**Task objective:**
Look through the material and copy each line holding "away".

**Input records:**
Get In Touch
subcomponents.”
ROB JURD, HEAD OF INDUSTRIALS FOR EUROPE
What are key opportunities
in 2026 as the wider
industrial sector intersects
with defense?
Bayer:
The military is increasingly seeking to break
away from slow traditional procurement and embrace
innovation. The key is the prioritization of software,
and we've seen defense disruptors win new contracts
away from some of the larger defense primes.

**Expected answer:**
away from slow traditional procurement and embrace
away from some of the larger defense primes.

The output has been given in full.